There is one wreath, which we all may win. The wreath of righteousness is for those who are righteous no doubt. Yet the apostle tells us that it is also for all who love His advent. There is no real difference here, for there is no greater incentive to righteousness than an intense desire to be in His presence, where no injustice can abide and all unrighteousness is exposed.

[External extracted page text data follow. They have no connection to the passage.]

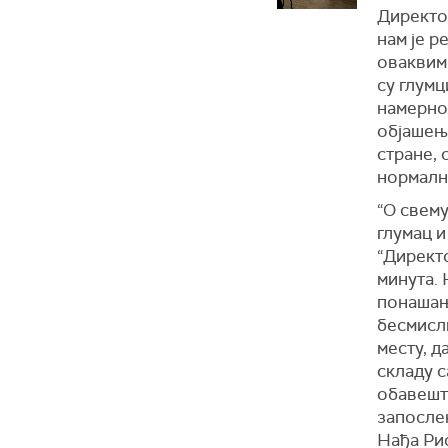
Директор
нам је р
оваквим
су глумц
намерно 
објашење
стране, 
нормалн
“О свем
глумац 
“Директо
минута. 
понашању
бесмисли
месту, д
складу с
обавешт
запослен
Нађа Рис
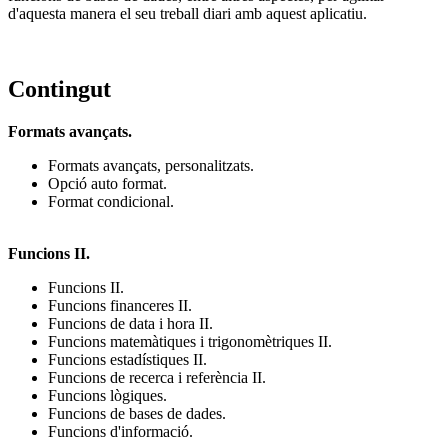
d'aquesta manera el seu treball diari amb aquest aplicatiu.
Contingut
Formats avançats.
Formats avançats, personalitzats.
Opció auto format.
Format condicional.
Funcions II.
Funcions II.
Funcions financeres II.
Funcions de data i hora II.
Funcions matemàtiques i trigonomètriques II.
Funcions estadístiques II.
Funcions de recerca i referència II.
Funcions lògiques.
Funcions de bases de dades.
Funcions d'informació.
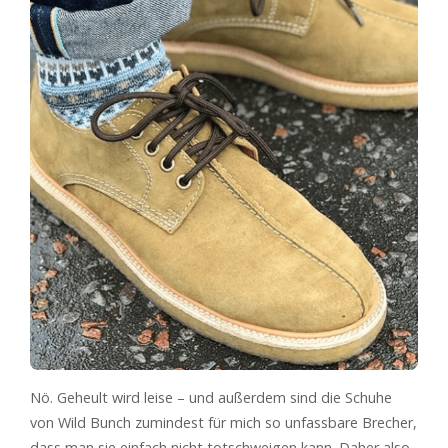
Nö. Geheult wird leise – und außerdem sind die Schuhe
von Wild Bunch zumindest für mich so unfassbare Brecher,
dass man sie einfach nicht totschweigen kann. Daher also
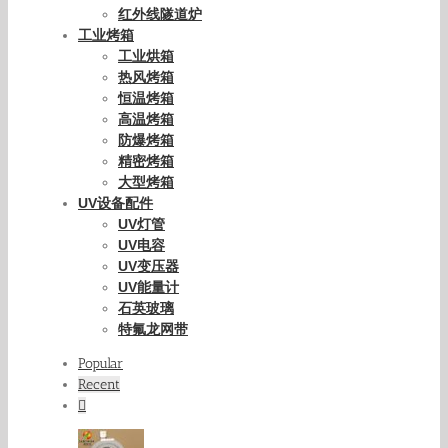
红外线隧道炉
工业烤箱
工业烘箱
热风烤箱
恒温烤箱
高温烤箱
防爆烤箱
精密烤箱
大型烤箱
UV设备配件
UV灯管
UV电容
UV变压器
UV能量计
石英玻璃
特氟龙网带
Popular
Recent
Comments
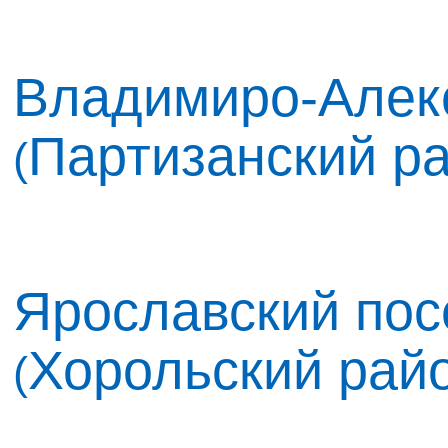
Владимиро-Алек
Партизанский р
(
Ярославский пос
Хорольский рай
(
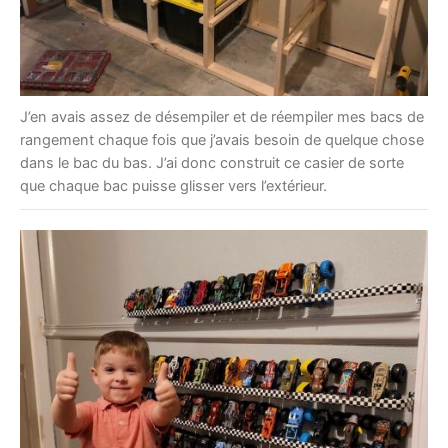
J’en avais assez de désempiler et de réempiler mes bacs de
rangement chaque fois que j’avais besoin de quelque chose
dans le bac du bas. J’ai donc construit ce casier de sorte
que chaque bac puisse glisser vers l’extérieur.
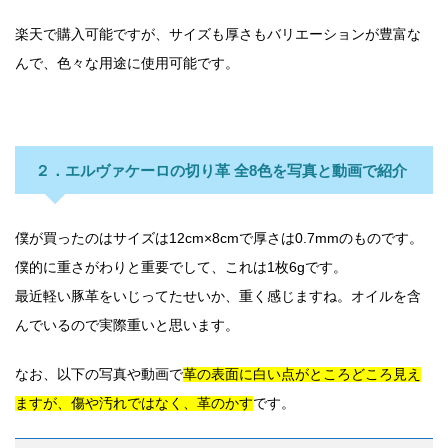
楽天で購入可能ですが、サイズも厚さもバリエーションが豊富な
んで、色々な用途に使用可能です。
２．エルヴァケーロの切り革 全8色を写真と動画で紹介
僕が買ったのはサイズは12cm×8cmで厚さは0.7mmのものです。
僕的に重さがわりと重要でして、これは1枚6gです。
最近軽い豚革をいじってたせいか、重く感じますね。オイルを含
んでいるので実際重いと思います。
なお、以下の写真や動画で
革の表面に白い点がところどころ見え
ますが、傷や汚れではなく、革のかす
です。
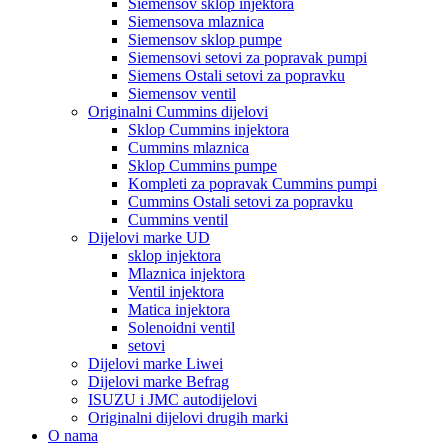
Siemensov sklop injektora
Siemensova mlaznica
Siemensov sklop pumpe
Siemensovi setovi za popravak pumpi
Siemens Ostali setovi za popravku
Siemensov ventil
Originalni Cummins dijelovi
Sklop Cummins injektora
Cummins mlaznica
Sklop Cummins pumpe
Kompleti za popravak Cummins pumpi
Cummins Ostali setovi za popravku
Cummins ventil
Dijelovi marke UD
sklop injektora
Mlaznica injektora
Ventil injektora
Matica injektora
Solenoidni ventil
setovi
Dijelovi marke Liwei
Dijelovi marke Befrag
ISUZU i JMC autodijelovi
Originalni dijelovi drugih marki
O nama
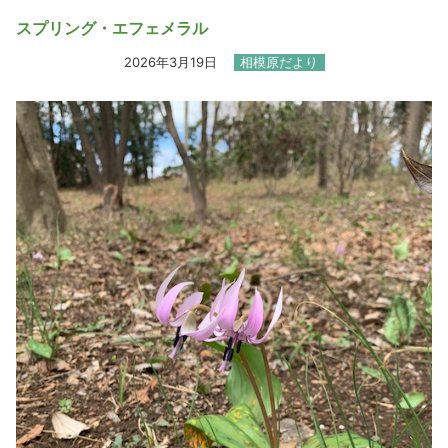
スプリング・エフェメラル
2026年3月19日
相模原だより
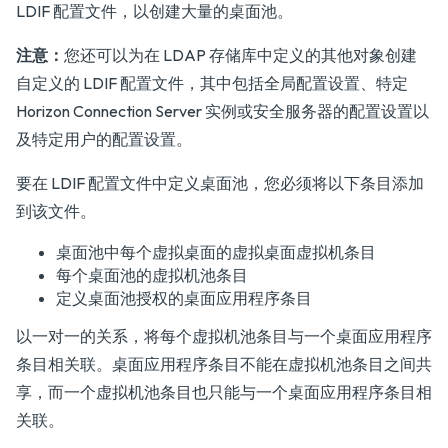
LDIF 配置文件，以创建大量的桌面池。
注意：
您还可以为在 LDAP 存储库中定义的其他对象创建
自定义的 LDIF 配置文件，其中包括全局配置设置、特定
Horizon Connection Server 实例或安全服务器的配置设置以
及特定用户的配置设置。
要在 LDIF 配置文件中定义桌面池，您必须将以下条目添加
到该文件。
桌面池中每个虚拟桌面的虚拟桌面虚拟机条目
每个桌面池的虚拟机池条目
定义桌面池授权的桌面应用程序条目
以一对一的关系，将每个虚拟机池条目与一个桌面应用程序
条目相关联。桌面应用程序条目不能在虚拟机池条目之间共
享，而一个虚拟机池条目也只能与一个桌面应用程序条目相
关联。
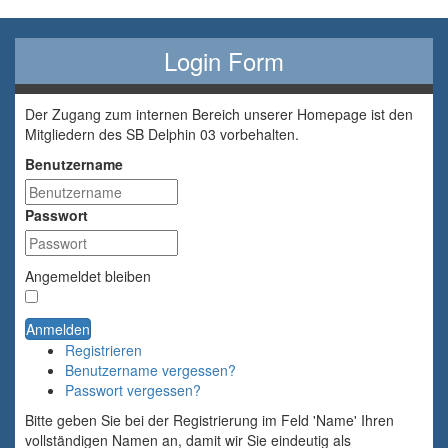
Login Form
Der Zugang zum internen Bereich unserer Homepage ist den
Mitgliedern des SB Delphin 03 vorbehalten.
Benutzername
Passwort
Angemeldet bleiben
Anmelden
Registrieren
Benutzername vergessen?
Passwort vergessen?
Bitte geben Sie bei der Registrierung im Feld 'Name' Ihren
vollständigen Namen an, damit wir Sie eindeutig als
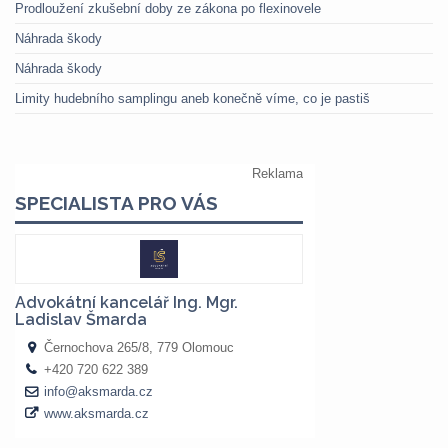
Prodloužení zkušební doby ze zákona po flexinovele
Náhrada škody
Náhrada škody
Limity hudebního samplingu aneb konečně víme, co je pastiš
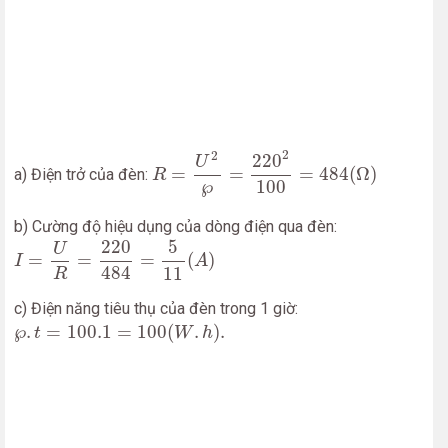
R
=
U
2
℘
=
220
2
100
=
484
(
Ω
)
2
2
220
U
=
=
=
484
(
Ω
)
a) Điện trở của đèn:
R
℘
100
b) Cường độ hiệu dụng của dòng điện qua đèn:
I
=
U
R
=
220
484
=
5
11
(
A
)
220
5
U
=
=
=
(
)
I
A
484
11
R
c) Điện năng tiêu thụ của đèn trong 1 giờ:
℘
.
t
=
100.1
=
100
(
W
.
h
)
.
℘
.
=
100.1
=
100
(
.
)
.
t
W
h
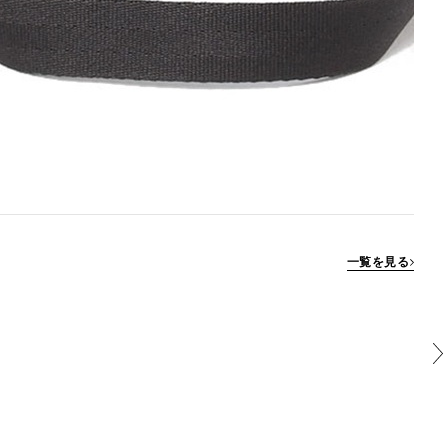
一覧を見る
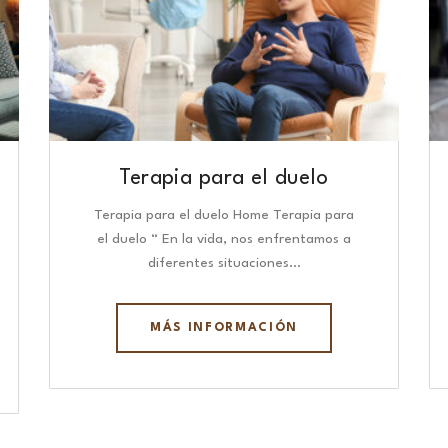
Terapia para el duelo
Terapia para el duelo Home Terapia para
el duelo “ En la vida, nos enfrentamos a
diferentes situaciones…
MÁS INFORMACIÓN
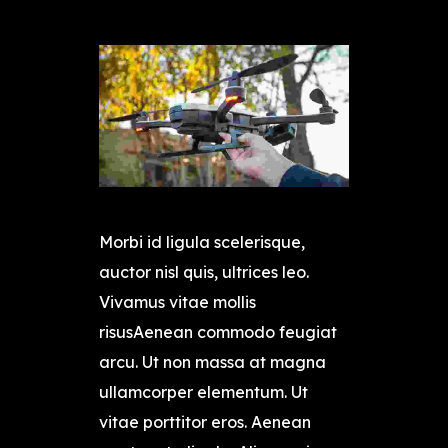
Morbi id ligula scelerisque,
auctor nisl quis, ultrices leo.
Vivamus vitae mollis
risusAenean commodo feugiat
arcu. Ut non massa at magna
ullamcorper elementum. Ut
vitae porttitor eros. Aenean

Men are ambitious to excel, and are proud of prizes they have won, and medals they have received, or degrees bestowed upon them. These have their value for this fleeting life, but, like the laurel chaplet once bestowed, they fade and crumble and decay. The great hero of one day may be dishonored on the next. We, however, receive enduring recognition for our striving, even though we realize that this also is due to His grace. Few, indeed, may ever see our wreaths in this life, even if we have them. But what a marvel that, for the eons to come, we should have joy and honor and glory, for doing that which it was our duty to do, and which we would gladly lay at His feet, Who alone is worthy to wear all the wreaths that we or God bestow upon Him!